Not entirely, but you can minimize them significantly. Keep feature branches short-lived, merge against the main branch frequently, break large files into smaller focused modules, and communicate with teammates about who is working on what. Smaller, more frequent integrations lead to smaller, more manageable conflicts.
Q: What if I accidentally commit a file with conflict markers?
Fix it immediately. Edit the file to remove the markers and write the correct code, then commit the fix with a clear message like fix: remove conflict markers from login.js. If the commit is on a shared branch, you may want to inform your team. Most CI pipelines should catch this before it happens if they're configured to run tests.
Q: What's the difference between a merge conflict and a rebase conflict?

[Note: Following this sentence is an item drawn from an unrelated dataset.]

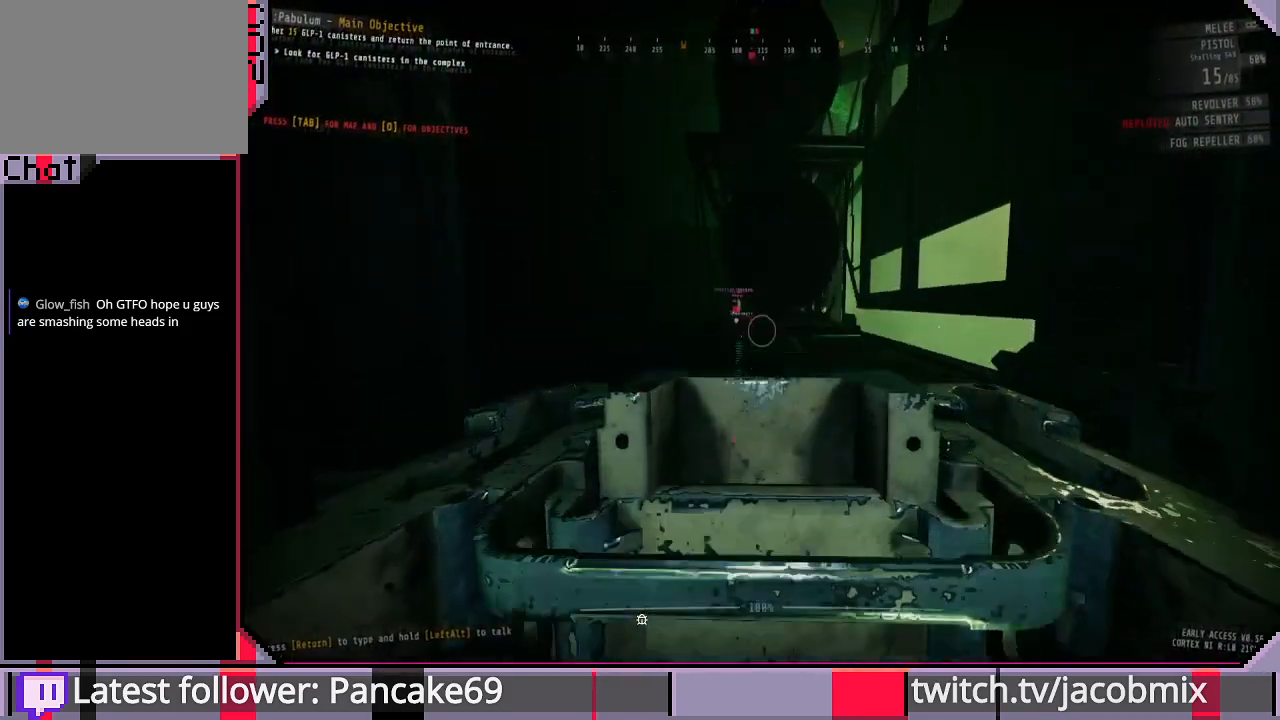
{"keys": ["shift", "w"], "mouse": [], "events": []}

Mechanically, they're the same — Git can't automatically reconcile two sets of changes to the same lines. The difference is context. A merge conflict happens all at once when combining two branch histories. A rebase conflict happens commit by commit as your changes are replayed on top of the target branch. Rebase conflicts can be easier to reason about because each conflict is tied to a specific commit and its intent.
Q: Should I use git merge or git rebase?
This depends on your team's workflow. Merge preserves the true history of how branches were integrated; it's safer for shared branches because it doesn't rewrite history. Rebase produces a cleaner, linear history that's easier to read but requires discipline about never rebasing shared commits. Many teams use rebase for local cleanup before a merge ("merge after rebase") to get the best of both.
Q: How do I resolve a conflict where one branch deleted a file and the other modified it?
Git will report this as a "deleted by us" or "deleted by them" conflict. Run git status to see which. You then decide: if the deletion should win, run git rm <filename>. If the modification should win, run git add <filename>. Stage your decision and complete the merge.
Q: Why does my merge tool show a "base" version?
A three-way merge tool shows the common ancestor (the base), your version, and the incoming version. The base is the last state of the file before the two branches diverged. It's extremely useful context — it shows you what each side changed relative to the original, making it much easier to understand the intent of both sets of changes and produce a correct resolution.
Merge conflicts are one of those Git skills that feel intimidating at first and routine within a few months. The key insight is that a conflict isn't Git failing — it's Git correctly identifying a decision that only a human can make. Once you internalize that, the markers stop looking like errors and start looking like exactly what they are: a request for your judgment.